'''

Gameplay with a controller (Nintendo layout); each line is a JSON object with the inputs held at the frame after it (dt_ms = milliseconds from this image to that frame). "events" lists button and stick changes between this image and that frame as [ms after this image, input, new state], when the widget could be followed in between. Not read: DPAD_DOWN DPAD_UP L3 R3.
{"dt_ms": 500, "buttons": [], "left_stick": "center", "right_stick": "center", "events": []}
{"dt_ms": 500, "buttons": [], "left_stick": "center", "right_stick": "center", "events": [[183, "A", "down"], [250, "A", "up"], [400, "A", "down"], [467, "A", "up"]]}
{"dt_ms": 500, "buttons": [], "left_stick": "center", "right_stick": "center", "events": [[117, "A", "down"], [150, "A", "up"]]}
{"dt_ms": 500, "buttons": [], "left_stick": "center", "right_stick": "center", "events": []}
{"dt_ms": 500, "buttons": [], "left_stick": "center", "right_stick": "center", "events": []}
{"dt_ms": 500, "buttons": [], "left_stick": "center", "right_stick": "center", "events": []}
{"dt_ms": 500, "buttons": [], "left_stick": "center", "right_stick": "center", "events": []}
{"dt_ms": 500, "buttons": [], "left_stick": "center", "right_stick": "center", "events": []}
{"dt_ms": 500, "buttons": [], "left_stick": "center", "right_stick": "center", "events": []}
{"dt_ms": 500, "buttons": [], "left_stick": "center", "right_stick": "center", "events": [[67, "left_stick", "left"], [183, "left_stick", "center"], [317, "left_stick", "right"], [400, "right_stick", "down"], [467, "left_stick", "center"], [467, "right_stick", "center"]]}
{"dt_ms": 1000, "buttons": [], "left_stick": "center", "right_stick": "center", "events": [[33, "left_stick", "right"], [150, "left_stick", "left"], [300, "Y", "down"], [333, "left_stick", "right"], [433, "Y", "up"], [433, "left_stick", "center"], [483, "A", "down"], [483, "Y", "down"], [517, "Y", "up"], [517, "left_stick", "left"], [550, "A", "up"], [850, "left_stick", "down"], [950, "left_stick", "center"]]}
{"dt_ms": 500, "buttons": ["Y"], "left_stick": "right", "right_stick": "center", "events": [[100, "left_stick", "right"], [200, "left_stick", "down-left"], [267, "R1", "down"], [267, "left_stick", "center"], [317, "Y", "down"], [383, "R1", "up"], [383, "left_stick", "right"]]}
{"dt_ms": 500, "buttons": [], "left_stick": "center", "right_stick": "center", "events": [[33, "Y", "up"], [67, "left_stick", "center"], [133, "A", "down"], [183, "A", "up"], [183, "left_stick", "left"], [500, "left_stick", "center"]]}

'''

** Task item **
Transcribe the listing from start to finish, exactly as given.

** Response **
Gameplay with a controller (Nintendo layout); each line is a JSON object with the inputs held at the frame after it (dt_ms = milliseconds from this image to that frame). "events" lists button and stick changes between this image and that frame as [ms after this image, input, new state], when the widget could be followed in between. Not read: DPAD_DOWN DPAD_UP L3 R3.
{"dt_ms": 500, "buttons": [], "left_stick": "center", "right_stick": "center", "events": []}
{"dt_ms": 500, "buttons": [], "left_stick": "center", "right_stick": "center", "events": [[183, "A", "down"], [250, "A", "up"], [400, "A", "down"], [467, "A", "up"]]}
{"dt_ms": 500, "buttons": [], "left_stick": "center", "right_stick": "center", "events": [[117, "A", "down"], [150, "A", "up"]]}
{"dt_ms": 500, "buttons": [], "left_stick": "center", "right_stick": "center", "events": []}
{"dt_ms": 500, "buttons": [], "left_stick": "center", "right_stick": "center", "events": []}
{"dt_ms": 500, "buttons": [], "left_stick": "center", "right_stick": "center", "events": []}
{"dt_ms": 500, "buttons": [], "left_stick": "center", "right_stick": "center", "events": []}
{"dt_ms": 500, "buttons": [], "left_stick": "center", "right_stick": "center", "events": []}
{"dt_ms": 500, "buttons": [], "left_stick": "center", "right_stick": "center", "events": []}
{"dt_ms": 500, "buttons": [], "left_stick": "center", "right_stick": "center", "events": [[67, "left_stick", "left"], [183, "left_stick", "center"], [317, "left_stick", "right"], [400, "right_stick", "down"], [467, "left_stick", "center"], [467, "right_stick", "center"]]}
{"dt_ms": 1000, "buttons": [], "left_stick": "center", "right_stick": "center", "events": [[33, "left_stick", "right"], [150, "left_stick", "left"], [300, "Y", "down"], [333, "left_stick", "right"], [433, "Y", "up"], [433, "left_stick", "center"], [483, "A", "down"], [483, "Y", "down"], [517, "Y", "up"], [517, "left_stick", "left"], [550, "A", "up"], [850, "left_stick", "down"], [950, "left_stick", "center"]]}
{"dt_ms": 500, "buttons": ["Y"], "left_stick": "right", "right_stick": "center", "events": [[100, "left_stick", "right"], [200, "left_stick", "down-left"], [267, "R1", "down"], [267, "left_stick", "center"], [317, "Y", "down"], [383, "R1", "up"], [383, "left_stick", "right"]]}
{"dt_ms": 500, "buttons": [], "left_stick": "center", "right_stick": "center", "events": [[33, "Y", "up"], [67, "left_stick", "center"], [133, "A", "down"], [183, "A", "up"], [183, "left_stick", "left"], [500, "left_stick", "center"]]}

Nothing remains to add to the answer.